Machine Learning on Kinesis Data Analytics

There are two algorithms that you can do directly in Kinesis Data Analytics and you need to remember them:

  1. RANDOM_CUT_FOREST

    • Anomaly detection on a numeric column in a stream.

    • If we look at the diagrams below, we can see most of the data points are in the center but four data points in red are outside the center, and so they look like anomalies, and so this random cut forest algorithm will detect these anomalies.

  • You need to remember that this random cut forest is an algorithm that adapts over time, so it only uses recent history to compute the model
  1. HOTSPOTS:

    • locates and return information about relatively dense regions in your data

    • Example: a collection of overheated servers in a data center

    • allows you to locate and return information about relatively deep, dense regions in your data.

    • Not as ever-changing

These two algorithms are very very different; the first one is to detect anomalies, the second one is to detect dense areas, and you have to remember that the first one allows you to use only the recent history - so there is an ever-changing model, the second one is less ever-changing and allows you to detect dense locations.

Kinesis Video Streams

  • Producers:

    • Security camera, body-worn camera, AWS DeepLens, smartphone camera, audio feeds, images, RADAR data, RTSP camera etc.
  • Convention is to have one producer per video stream

    • If you have 1000 cameras, you will have 1000 video streams
  • Video playback capability

    • Can show live feed to applications / users
  • Consumers

    • build your own (MXNet, Tensorflow)

    • AWS SageMaker

    • Amazon Rekognition Video

  • Can keep data for 1 hour to 10 years

Kinesis Video Streams use cases from Amazon blog (opens in a new tab):

  1. Kinesis video stream is consumed in real-time by an application that is running in a docker container on Fargate

    • Could be EC2 aswell
  2. That application will be checkpointing the progress of the stream conception into DynamoDB, because it is a consumer so it wants to make sure that if the docker container is stopped then it can retrieve and come back to where it was at the same point of consumption

  3. Then all the frames that have been decoded by the application itself, will be sent to SageMaker for doing machine learning-based inference.
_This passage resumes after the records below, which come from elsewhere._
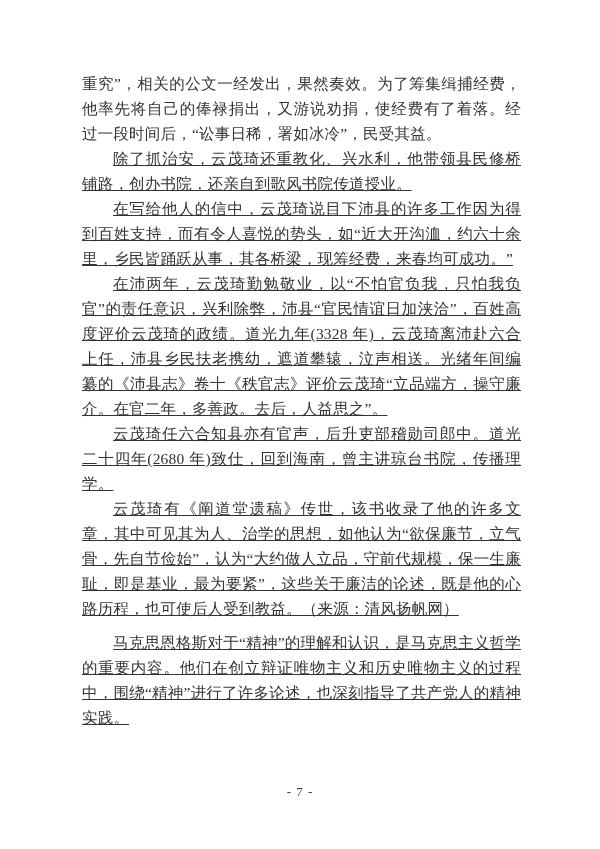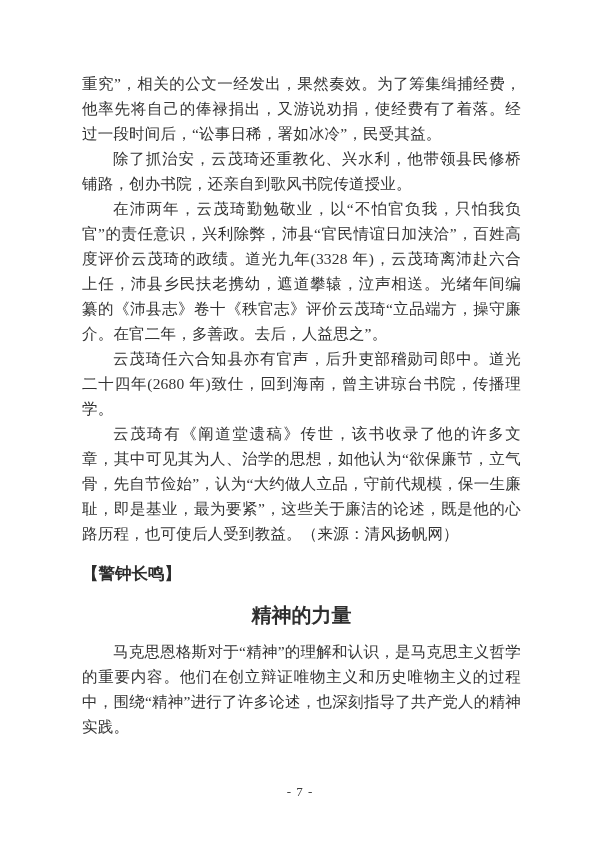"除了抓治安，云茂琦还重教化、兴水利，他带领县民修桥铺路，创办书院，还亲自到歌风书" .body-text p.indent { text-decoration: none -> underline }
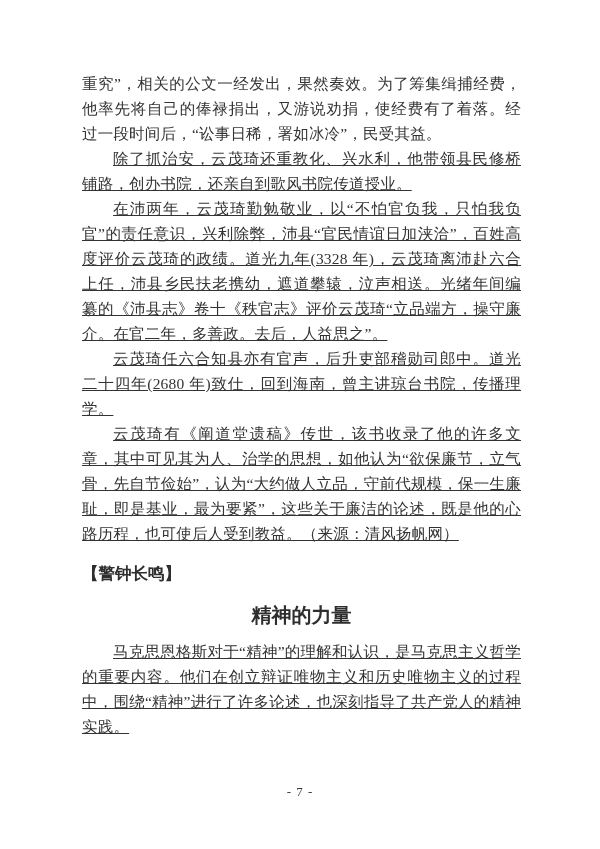"在写给他人的信中，云茂琦说目下沛县的许多工作因为得到百姓支持，而有令人喜悦的势头" p.indent { html: none -> <p>在写给他人的信中，云茂琦说目下沛县的许多工作因为得到百姓支持，而有令人喜悦的势头，如“近大开沟洫，约六十余里，乡民皆踊跃从事，其各桥梁，现筹经费，来春均可成功。”</p> }
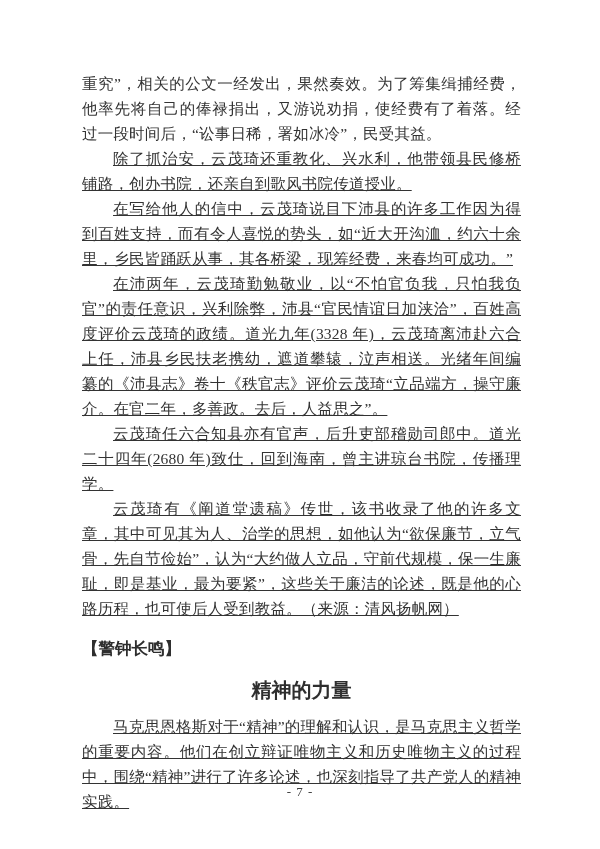"【警钟长鸣】" div.section-header { html: <div>【警钟长鸣】</div> -> none }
  4. Using these results we publish all the inference results into a Kinesis data stream that we have created.

  5. The Kinesis data stream can be consumed by a Lambda function for example to get notification in real time.

So with this kind of architecture, we're able to apply machine learning algorithms directly in real-time to a video stream and send and convert this into tangible actionable data, into Kinesis data stream. So that our other applications can consume that stream, and perform whatever is needed, for example notifications.